§ **DIRECTIONS FOR THIS TASK**
When you respond, write out each entry exactly as it stands.

Saved data entries:
== Segment start ==
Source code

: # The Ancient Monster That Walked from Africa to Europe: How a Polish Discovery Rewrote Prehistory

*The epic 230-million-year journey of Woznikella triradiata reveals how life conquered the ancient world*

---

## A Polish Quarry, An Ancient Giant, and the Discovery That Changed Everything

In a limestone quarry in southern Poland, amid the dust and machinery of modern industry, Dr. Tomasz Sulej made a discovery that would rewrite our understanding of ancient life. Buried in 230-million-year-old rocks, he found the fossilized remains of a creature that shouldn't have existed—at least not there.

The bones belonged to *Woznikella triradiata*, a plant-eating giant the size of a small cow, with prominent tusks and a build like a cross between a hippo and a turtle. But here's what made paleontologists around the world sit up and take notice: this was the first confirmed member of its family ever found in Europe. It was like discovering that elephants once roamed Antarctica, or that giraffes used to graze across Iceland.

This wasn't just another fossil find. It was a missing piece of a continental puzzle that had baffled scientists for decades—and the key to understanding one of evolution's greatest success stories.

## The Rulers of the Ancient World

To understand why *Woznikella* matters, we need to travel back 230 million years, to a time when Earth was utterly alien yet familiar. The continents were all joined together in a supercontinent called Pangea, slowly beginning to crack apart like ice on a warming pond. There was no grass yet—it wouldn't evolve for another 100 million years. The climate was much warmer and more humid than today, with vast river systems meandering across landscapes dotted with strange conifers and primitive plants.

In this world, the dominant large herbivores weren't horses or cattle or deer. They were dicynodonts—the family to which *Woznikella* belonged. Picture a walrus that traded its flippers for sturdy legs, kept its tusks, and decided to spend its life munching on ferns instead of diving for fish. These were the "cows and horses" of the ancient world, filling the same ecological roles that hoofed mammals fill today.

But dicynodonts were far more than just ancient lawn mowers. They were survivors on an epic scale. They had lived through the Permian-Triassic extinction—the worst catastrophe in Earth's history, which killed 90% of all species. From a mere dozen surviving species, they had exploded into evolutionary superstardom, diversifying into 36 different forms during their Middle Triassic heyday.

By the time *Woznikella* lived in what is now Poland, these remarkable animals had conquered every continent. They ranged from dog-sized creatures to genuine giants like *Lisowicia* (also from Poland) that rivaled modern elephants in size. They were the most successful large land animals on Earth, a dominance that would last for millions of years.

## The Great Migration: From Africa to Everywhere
== Segment end ==
§ **COMPLETED TASK**
Source code

: # The Ancient Monster That Walked from Africa to Europe: How a Polish Discovery Rewrote Prehistory

*The epic 230-million-year journey of Woznikella triradiata reveals how life conquered the ancient world*

---

## A Polish Quarry, An Ancient Giant, and the Discovery That Changed Everything

In a limestone quarry in southern Poland, amid the dust and machinery of modern industry, Dr. Tomasz Sulej made a discovery that would rewrite our understanding of ancient life. Buried in 230-million-year-old rocks, he found the fossilized remains of a creature that shouldn't have existed—at least not there.

The bones belonged to *Woznikella triradiata*, a plant-eating giant the size of a small cow, with prominent tusks and a build like a cross between a hippo and a turtle. But here's what made paleontologists around the world sit up and take notice: this was the first confirmed member of its family ever found in Europe. It was like discovering that elephants once roamed Antarctica, or that giraffes used to graze across Iceland.

This wasn't just another fossil find. It was a missing piece of a continental puzzle that had baffled scientists for decades—and the key to understanding one of evolution's greatest success stories.

## The Rulers of the Ancient World

To understand why *Woznikella* matters, we need to travel back 230 million years, to a time when Earth was utterly alien yet familiar. The continents were all joined together in a supercontinent called Pangea, slowly beginning to crack apart like ice on a warming pond. There was no grass yet—it wouldn't evolve for another 100 million years. The climate was much warmer and more humid than today, with vast river systems meandering across landscapes dotted with strange conifers and primitive plants.

In this world, the dominant large herbivores weren't horses or cattle or deer. They were dicynodonts—the family to which *Woznikella* belonged. Picture a walrus that traded its flippers for sturdy legs, kept its tusks, and decided to spend its life munching on ferns instead of diving for fish. These were the "cows and horses" of the ancient world, filling the same ecological roles that hoofed mammals fill today.

But dicynodonts were far more than just ancient lawn mowers. They were survivors on an epic scale. They had lived through the Permian-Triassic extinction—the worst catastrophe in Earth's history, which killed 90% of all species. From a mere dozen surviving species, they had exploded into evolutionary superstardom, diversifying into 36 different forms during their Middle Triassic heyday.

By the time *Woznikella* lived in what is now Poland, these remarkable animals had conquered every continent. They ranged from dog-sized creatures to genuine giants like *Lisowicia* (also from Poland) that rivaled modern elephants in size. They were the most successful large land animals on Earth, a dominance that would last for millions of years.

## The Great Migration: From Africa to Everywhere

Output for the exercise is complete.